If your Candida abicans levels are out of balance, you will find you have an insatiable sweet tooth, always need something sweet after a meal and suffer from a mix of possible symptoms like brain fog, headaches, sinusitis, join pain, skin rashes, bloating, gas and diarrhea. These crazy critters can actually yank on your nervous system chain, send messages to your brain saying “I want sugar”!! So, don’t blame your self wholly, however it is you who has to take responsibility. Just like saying to a child “no, you can’t have a cookie right now” you have to put your foot down and say the same to yourself. Or those terrible little Candida critters who are running your world right now. How do you know if it’s you or them? How do you get rid of them?
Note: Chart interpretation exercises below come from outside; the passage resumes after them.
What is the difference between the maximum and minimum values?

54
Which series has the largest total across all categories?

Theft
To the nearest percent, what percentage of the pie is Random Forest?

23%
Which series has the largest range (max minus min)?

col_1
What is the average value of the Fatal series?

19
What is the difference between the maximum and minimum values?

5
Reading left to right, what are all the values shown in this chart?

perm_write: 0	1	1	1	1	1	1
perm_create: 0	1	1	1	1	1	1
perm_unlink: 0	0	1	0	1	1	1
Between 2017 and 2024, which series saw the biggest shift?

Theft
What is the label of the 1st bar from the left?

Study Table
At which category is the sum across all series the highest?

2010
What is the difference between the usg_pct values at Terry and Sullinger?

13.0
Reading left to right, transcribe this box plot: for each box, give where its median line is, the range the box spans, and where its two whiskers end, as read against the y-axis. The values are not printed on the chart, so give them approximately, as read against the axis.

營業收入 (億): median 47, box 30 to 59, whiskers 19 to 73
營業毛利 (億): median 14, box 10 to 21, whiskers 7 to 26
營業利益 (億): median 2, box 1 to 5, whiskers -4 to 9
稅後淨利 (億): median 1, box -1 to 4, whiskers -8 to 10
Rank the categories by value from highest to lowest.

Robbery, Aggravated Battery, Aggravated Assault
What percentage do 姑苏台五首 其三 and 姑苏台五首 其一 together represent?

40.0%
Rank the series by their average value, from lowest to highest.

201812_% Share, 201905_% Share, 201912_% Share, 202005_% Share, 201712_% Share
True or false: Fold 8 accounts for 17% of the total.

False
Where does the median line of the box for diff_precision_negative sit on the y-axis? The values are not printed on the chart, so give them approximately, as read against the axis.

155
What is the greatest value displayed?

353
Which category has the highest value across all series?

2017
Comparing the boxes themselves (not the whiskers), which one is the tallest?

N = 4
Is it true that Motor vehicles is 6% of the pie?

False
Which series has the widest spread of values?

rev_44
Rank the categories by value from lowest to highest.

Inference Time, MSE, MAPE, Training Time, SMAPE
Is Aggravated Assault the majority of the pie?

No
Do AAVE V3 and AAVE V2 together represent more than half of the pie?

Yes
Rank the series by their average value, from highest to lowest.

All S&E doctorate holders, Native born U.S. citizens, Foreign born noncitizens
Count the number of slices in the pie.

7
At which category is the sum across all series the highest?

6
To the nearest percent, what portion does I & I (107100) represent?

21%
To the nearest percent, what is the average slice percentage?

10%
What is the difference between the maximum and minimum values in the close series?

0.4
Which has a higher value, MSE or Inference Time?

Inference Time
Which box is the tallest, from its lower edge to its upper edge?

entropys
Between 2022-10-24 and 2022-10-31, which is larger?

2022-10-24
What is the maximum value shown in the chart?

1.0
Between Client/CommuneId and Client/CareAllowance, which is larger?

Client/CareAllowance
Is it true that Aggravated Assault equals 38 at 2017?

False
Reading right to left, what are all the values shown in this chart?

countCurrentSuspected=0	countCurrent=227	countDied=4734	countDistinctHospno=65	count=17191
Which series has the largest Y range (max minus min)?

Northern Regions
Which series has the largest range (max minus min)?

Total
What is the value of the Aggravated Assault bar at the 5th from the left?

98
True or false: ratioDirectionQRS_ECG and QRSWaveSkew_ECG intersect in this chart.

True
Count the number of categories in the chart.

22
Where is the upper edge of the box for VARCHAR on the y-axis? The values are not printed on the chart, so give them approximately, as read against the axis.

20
A simple 15 minute test in our clinic will help you get a sense for your levels of Candida. Email drlaura@forwardhealth.ca. Getting your micro biome back in balance will also reduce inflammation and restore nutrient absorption. With scientifically proven therapies, my patients are able to reduce Candida albicans levels and re-set many micro biomes within 1-3 months of therapy.

Boost Nutrient Density

Sometimes when we crave sweets we actually need to eat something with protein and healthy fat to increase nutrient density and satiation. For example, try eating a handful of almonds and an apple or a slice of chicken or turkey with some avocado – then wait 5-10 minutes and see if you still crave the sweets.

30 Minute Glycemic Index

After an intense workout, you have depleted the glycogen stores in the muscles. To optimize energy for your next workout and balance your carb intake later, eat something with carbohydrates in it within thirty minutes of working out. For some this means a quick protein drink with some carbs in it, an orange or a banana or a healthy homemade nutball. Eating a full balanced meal with in two hours of your workout will also help balance your blood sugar and keep you from craving carbohydrates.

Ditch the Processed Foods

Processed foods often have little fibre and a lot of sugar. This means the sugar from the food gets quick access to your blood stream. what results are spikes in your blood sugar levels, triggering an influx of insulin to quickly get the levels under control. Consequently,   your blood sugar quickly drops and you feel like you need to have more to eat. On it goes, the sugar craving roller coaster. Instead, try to eat foods high in fibre, with some proteins and healthy fats so your blood sugar levels are more regulated.

Get Stress Under Control

Serotonin and dopamine are feel good neurotransmitter which get depleted in stress. Eating carbohydrates helps boost these neurotransmitters. This is why, when we feel stressed, we crave comfort foods, which are carbohydrate based. Secondly, elevated cortisol will increased the demand for carbohydrate consumption because it blunts the desire for proteins and vegetables. Learn how to emotionally regulate and manage your stress and you will find it easier to naturally make healthier food choices.